R: We have included a discussion of the geometric transformer literature [1, 2, 3, 4, 5] in the revised manuscript. Additionally, we conducted benchmarking experiments on the QM9 dataset to provide a more direct comparison. Due to time constraints, we focused on two properties. Our method achieves an MAE of 0.038, compared to Transformer-M (0.041) and Geoformer (0.040). These results demonstrate that our approach achieves state-of-the-art performance, even on smaller molecular systems where higher-order multi-body interactions are less prominent. This highlights the strength and versatility of our method.

QM9	$\alpha$	$\epsilon_{HOMO}$
Transformer-M	0.041	17.5
Geoformer	0.040	18.4
MABNet	0.038	14.4

Training and Inference Costs

R: In Section B.2 of the supplementary material, we have included a detailed discussion regarding the training and inference costs of our method. Additionally, we performed a comparative analysis of inference costs with Geoformer [1] in the MD22 dataset. Our results indicate that the improvement in prediction accuracy comes at a modest cost, with no significant degradation in training speed. This demonstrates the efficiency of our approach compared to similar models.

Methods	Memory Used	Inference Time (mins)
Geoformer	14362 MiB	33.43
MABNet (3-body)	16542 MiB	42.65
MABNet (4-body)	17400 MiB	49.79

We hope these revisions address your concerns and further strengthen our manuscript. Thank you again for your valuable feedback.

审稿人评论

2025-04-05

Thanks for the additional results clarifying my concern on apples to apples comparison. In light of these results, I've updated my score.

作者评论

2025-04-05

Thank you for your valuable feedback.
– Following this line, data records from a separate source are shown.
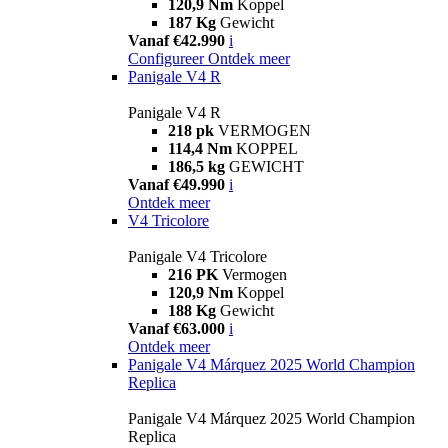
120,9 Nm
Koppel
187 Kg
Gewicht
Vanaf €42.990
i
Configureer
Ontdek meer
Panigale V4 R
Panigale V4 R
218 pk
VERMOGEN
114,4 Nm
KOPPEL
186,5 kg
GEWICHT
Vanaf €49.990
i
Ontdek meer
V4 Tricolore
Panigale V4 Tricolore
216 PK
Vermogen
120,9 Nm
Koppel
188 Kg
Gewicht
Vanaf €63.000
i
Ontdek meer
Panigale V4 Márquez 2025 World Champion
Replica
Panigale V4 Márquez 2025 World Champion
Replica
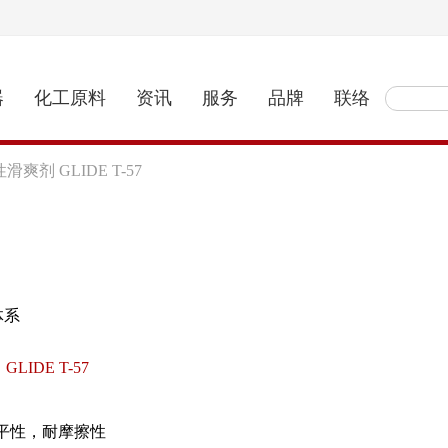
器
化工原料
资讯
服务
品牌
联络
滑爽剂 GLIDE T-57
体系
GLIDE T-57
平性，耐摩擦性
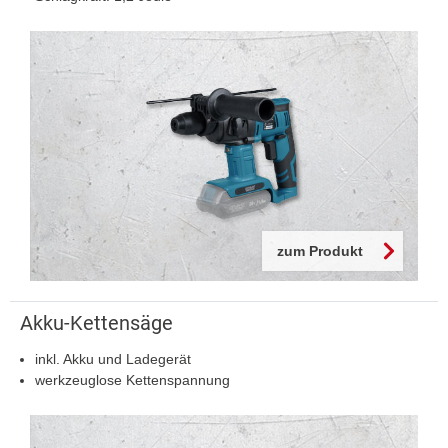
zum Produkt
Akku-Kettensäge
inkl. Akku und Ladegerät
werkzeuglose Kettenspannung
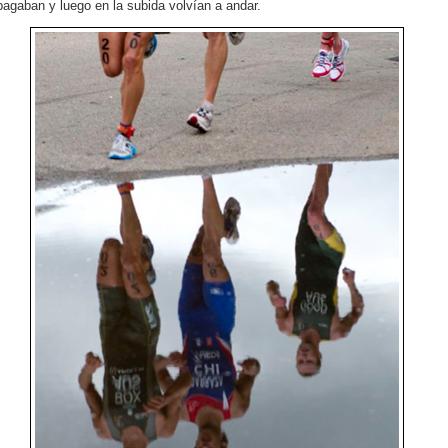
agaban y luego en la subida volvían a andar.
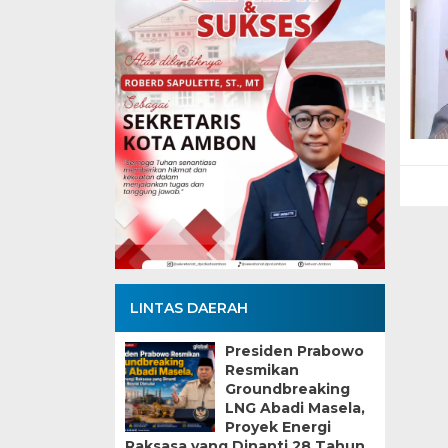
LINTAS DAERAH
Presiden Prabowo
Resmikan
Groundbreaking
LNG Abadi Masela,
Proyek Energi
Raksasa yang Dinanti 28 Tahun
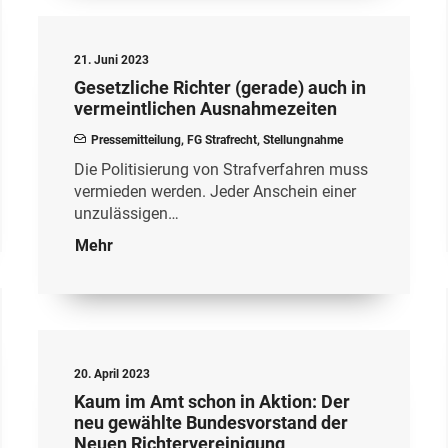
21. Juni 2023
Gesetzliche Richter (gerade) auch in
vermeintlichen Ausnahmezeiten
Pressemitteilung
,
FG Strafrecht
,
Stellungnahme
Die Politisierung von Strafverfahren muss
vermieden werden. Jeder Anschein einer
unzulässigen…
Mehr
20. April 2023
Kaum im Amt schon in Aktion: Der
neu gewählte Bundesvorstand der
Neuen Richtervereinigung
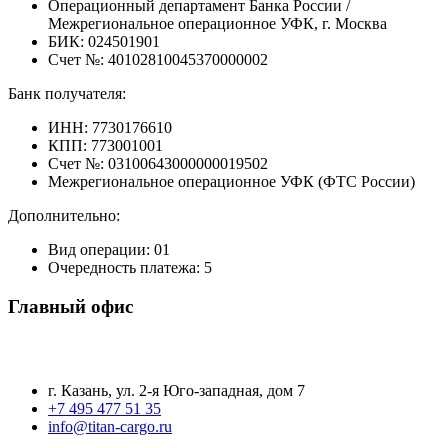
Операционный департамент Банка России /
Межрегиональное операционное УФК, г. Москва
БИК: 024501901
Счет №: 40102810045370000002
Банк получателя:
ИНН: 7730176610
КПП: 773001001
Счет №: 03100643000000019502
Межрегиональное операционное УФК (ФТС России)
Дополнительно:
Вид операции: 01
Очередность платежа: 5
Главный офис
г. Казань, ул. 2-я Юго-западная, дом 7
+7 495 477 51 35
info@titan-cargo.ru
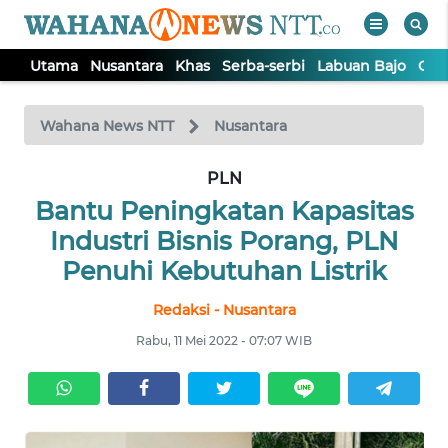
Utama
Nusantara
Khas
Serba-serbi
Labuan Bajo
Opi
WAHANA
Tutup
TV
Wahana News NTT
Nusantara
PLN
UTAMA
Bantu Peningkatan Kapasitas
NUSANTARA
Industri Bisnis Porang, PLN
Penuhi Kebutuhan Listrik
KHAS
Redaksi - Nusantara
Rabu, 11 Mei 2022 - 07:07 WIB
SERBA-
SERBI
LABUAN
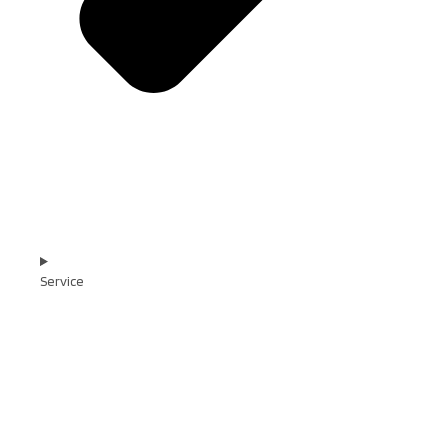
Service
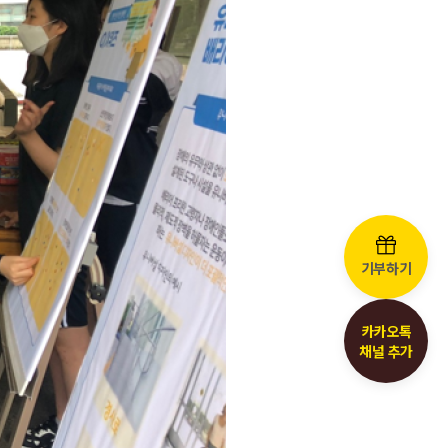
기부하기
카카오톡
채널 추가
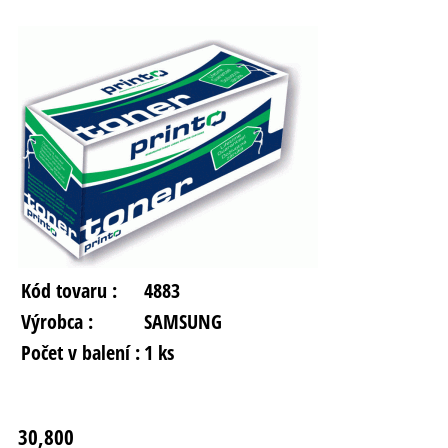
Kód tovaru :
4883
Výrobca :
SAMSUNG
Počet v balení :
1 ks
30,800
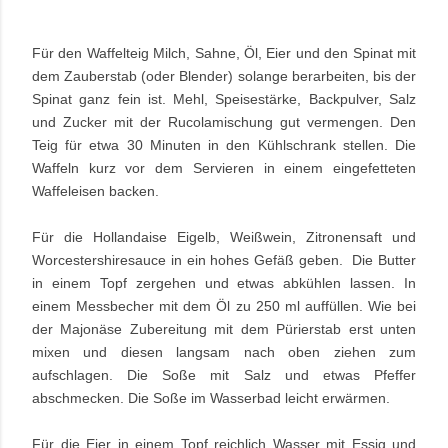
Für den Waffelteig Milch, Sahne, Öl, Eier und den Spinat mit
dem Zauberstab (oder Blender) solange berarbeiten, bis der
Spinat ganz fein ist. Mehl, Speisestärke, Backpulver, Salz
und Zucker mit der Rucolamischung gut vermengen. Den
Teig für etwa 30 Minuten in den Kühlschrank stellen. Die
Waffeln kurz vor dem Servieren in einem eingefetteten
Waffeleisen backen.
Für die Hollandaise Eigelb, Weißwein, Zitronensaft und
Worcestershiresauce in ein hohes Gefäß geben. Die Butter
in einem Topf zergehen und etwas abkühlen lassen. In
einem Messbecher mit dem Öl zu 250 ml auffüllen. Wie bei
der Majonäse Zubereitung mit dem Pürierstab erst unten
mixen und diesen langsam nach oben ziehen zum
aufschlagen. Die Soße mit Salz und etwas Pfeffer
abschmecken. Die Soße im Wasserbad leicht erwärmen.
Für die Eier in einem Topf reichlich Wasser mit Essig und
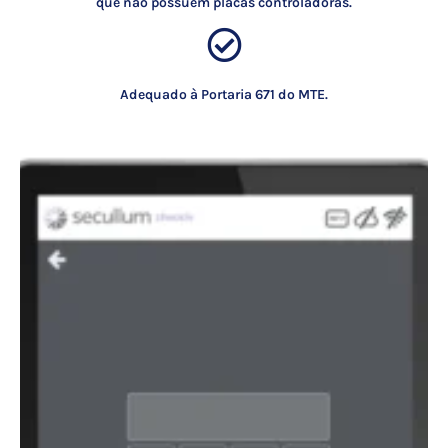
que não possuem placas controladoras.
Adequado à Portaria 671 do MTE.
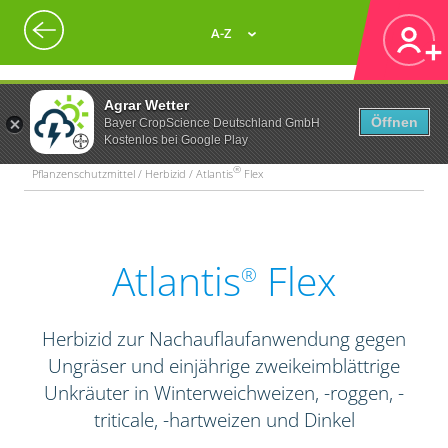
A-Z
Agrar Wetter
Öffnen
Bayer CropScience Deutschland GmbH
Kostenlos bei Google Play
®
Pflanzenschutzmittel / Herbizid / Atlantis
Flex
Atlantis
Flex
®
Herbizid zur Nachauflaufanwendung gegen
Ungräser und einjährige zweikeimblättrige
Unkräuter in Winterweichweizen, -roggen, -
triticale, -hartweizen und Dinkel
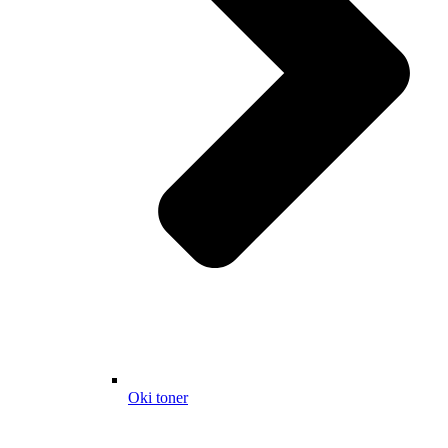
Oki toner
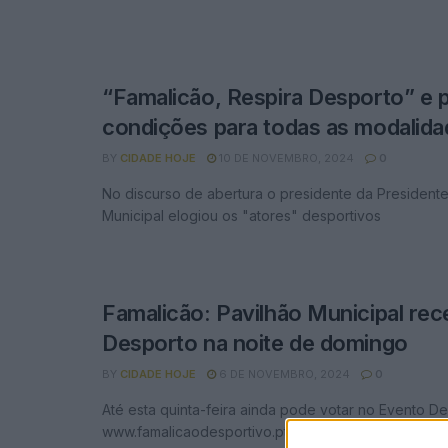
“Famalicão, Respira Desporto” e 
condições para todas as modalid
BY
CIDADE HOJE
10 DE NOVEMBRO, 2024
0
No discurso de abertura o presidente da President
Municipal elogiou os "atores" desportivos
Famalicão: Pavilhão Municipal rec
Desporto na noite de domingo
BY
CIDADE HOJE
6 DE NOVEMBRO, 2024
0
Até esta quinta-feira ainda pode votar no Evento D
www.famalicaodesportivo.pt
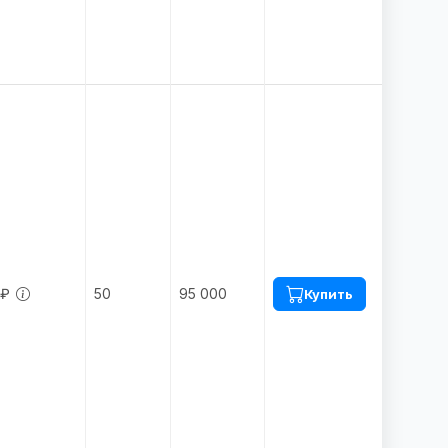
 ₽
50
95 000
Купить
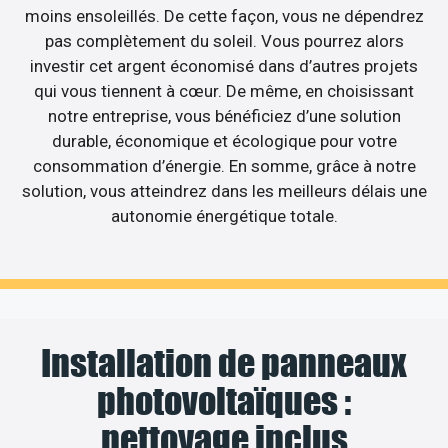
moins ensoleillés. De cette façon, vous ne dépendrez
pas complètement du soleil. Vous pourrez alors
investir cet argent économisé dans d’autres projets
qui vous tiennent à cœur. De même, en choisissant
notre entreprise, vous bénéficiez d’une solution
durable, économique et écologique pour votre
consommation d’énergie. En somme, grâce à notre
solution, vous atteindrez dans les meilleurs délais une
autonomie énergétique totale.
Installation de panneaux
photovoltaïques :
nettoyage inclus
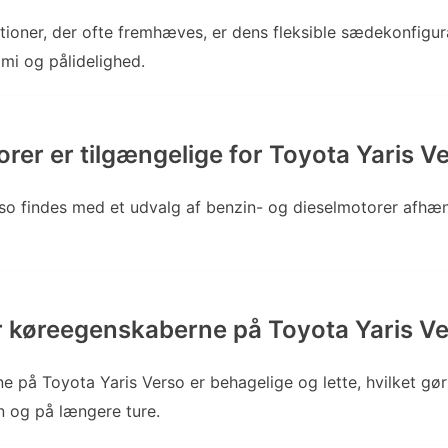
tioner, der ofte fremhæves, er dens fleksible sædekonfigur
i og pålidelighed.
orer er tilgængelige for Toyota Yaris V
so findes med et udvalg af benzin- og dieselmotorer afhæ
 køreegenskaberne på Toyota Yaris V
 på Toyota Yaris Verso er behagelige og lette, hvilket gø
n og på længere ture.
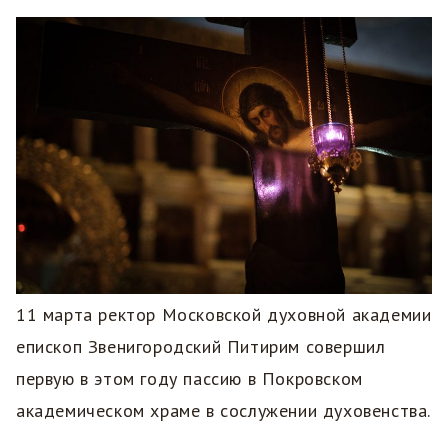
11 марта ректор Московской духовной академии
епископ Звенигородский Питирим совершил
первую в этом году пассию в Покровском
академическом храме в сослужении духовенства.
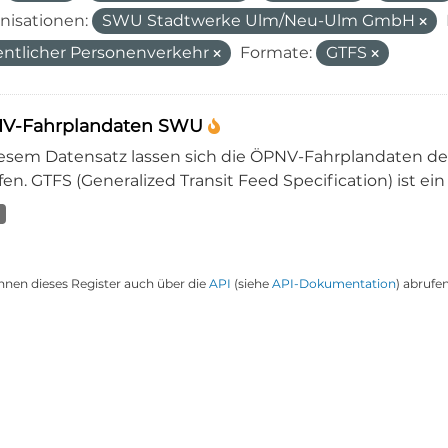
nisationen:
SWU Stadtwerke Ulm/Neu-Ulm GmbH
entlicher Personenverkehr
Formate:
GTFS
V-Fahrplandaten SWU
iesem Datensatz lassen sich die ÖPNV-Fahrplandaten 
en. GTFS (Generalized Transit Feed Specification) ist ein
nnen dieses Register auch über die
API
(siehe
API-Dokumentation
) abrufen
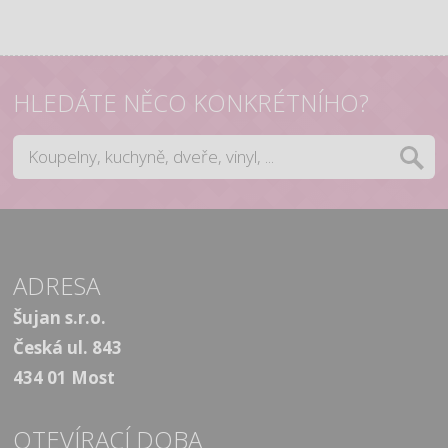
HLEDÁTE NĚCO KONKRÉTNÍHO?
ADRESA
Šujan s.r.o.
Česká ul. 843
434 01 Most
OTEVÍRACÍ DOBA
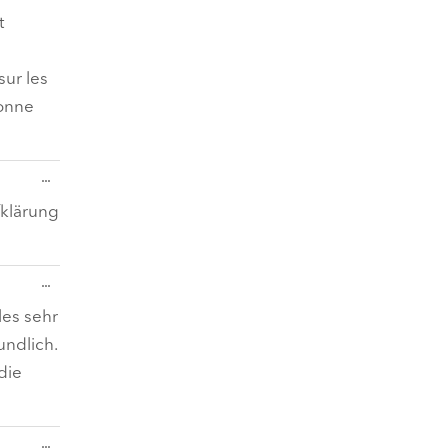
Metabox
ein-/ausblenden.
t
sur les
bonne
Diese
...
Metabox
ein-/ausblenden.
fklärung
Diese
...
Metabox
ein-/ausblenden.
les sehr
undlich.
die
Diese
...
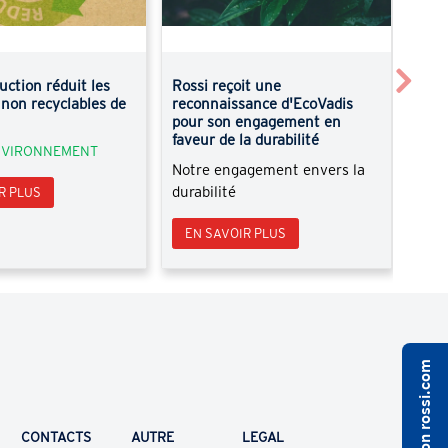
Next
uction réduit les
Rossi reçoit une
Nou
non recyclables de
reconnaissance d'EcoVadis
Nouv
pour son engagement en
faveur de la durabilité
ENVIRONNEMENT
EN
Notre engagement envers la
durabilité
R PLUS
EN SAVOIR PLUS
CONTACTS
AUTRE
LEGAL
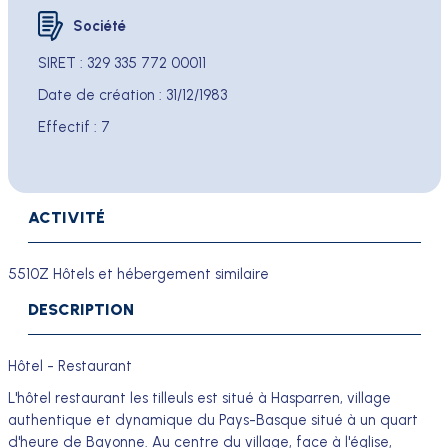
Société
SIRET
:
329 335 772 00011
Date de création :
31/12/1983
Effectif :
7
ACTIVITÉ
5510Z Hôtels et hébergement similaire
DESCRIPTION
Hôtel - Restaurant
L'hôtel restaurant les tilleuls est situé à Hasparren, village
authentique et dynamique du Pays-Basque situé à un quart
d'heure de Bayonne. Au centre du village, face à l'église,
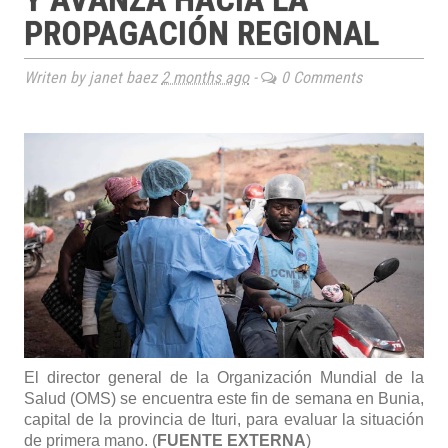
PROPAGACIÓN REGIONAL
Writen by janet baez
2 months ago
-
0 Comments
El director general de la Organización Mundial de la
Salud (OMS) se encuentra este fin de semana en Bunia,
capital de la provincia de Ituri, para evaluar la situación
de primera mano. (
FUENTE EXTERNA
)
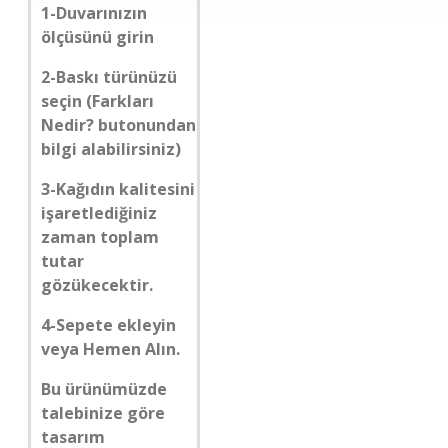
1-Duvarınızın
ölçüsünü girin
2-Baskı türünüzü
seçin (Farkları
Nedir? butonundan
bilgi alabilirsiniz)
3-Kağıdın kalitesini
işaretlediğiniz
zaman toplam
tutar
gözükecektir.
4-Sepete ekleyin
veya Hemen Alın.
Bu ürünümüzde
talebinize göre
tasarım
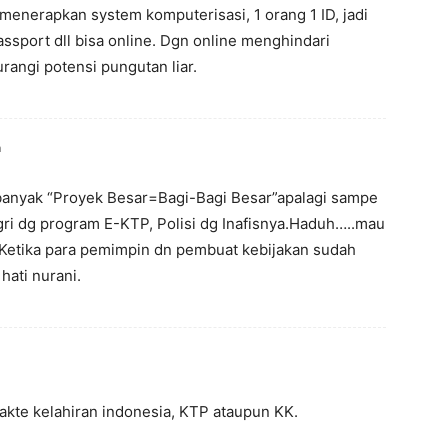
menerapkan system komputerisasi, 1 orang 1 ID, jadi
passport dll bisa online. Dgn online menghindari
rangi potensi pungutan liar.
m
banyak “Proyek Besar=Bagi-Bagi Besar”apalagi sampe
dagri dg program E-KTP, Polisi dg Inafisnya.Haduh…..mau
.Ketika para pemimpin dn pembuat kebijakan sudah
hati nurani.
akte kelahiran indonesia, KTP ataupun KK.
We sincerely appreciate your thoughtful comments and the constructive discussion, which have been very helpful in improving the quality of our paper.

We will incorporate these suggested results and discussions in the revised manuscript to enhance clarity and completeness.

最终决定Accept (poster)

2025-05-01

The authors present a novel machine-learned force field based on a four-body formulation of self-attention, which goes beyond existing approaches like the triangle attention used by AlphaFold. This enables the inclusion of dihedral angles and other rich four-body geometry in these force fields. They demonstrate state of the art results on MD22. Many reviewers had concerns about the additional computational overhead of the 4-body attention compared to existing methods, and it would be good to show if comparable accuracy could be achieved simply by increasing model size. One reviewer felt that the paper did not give VisNet sufficient credit, and claimed that the method in the paper was only an incremental advance, however the authors provided ablation experiments showing a noticeable increase in performance on MD22 relative to VisNet. As long as VisNet is properly credited and compared against in the paper, I am happy to accept.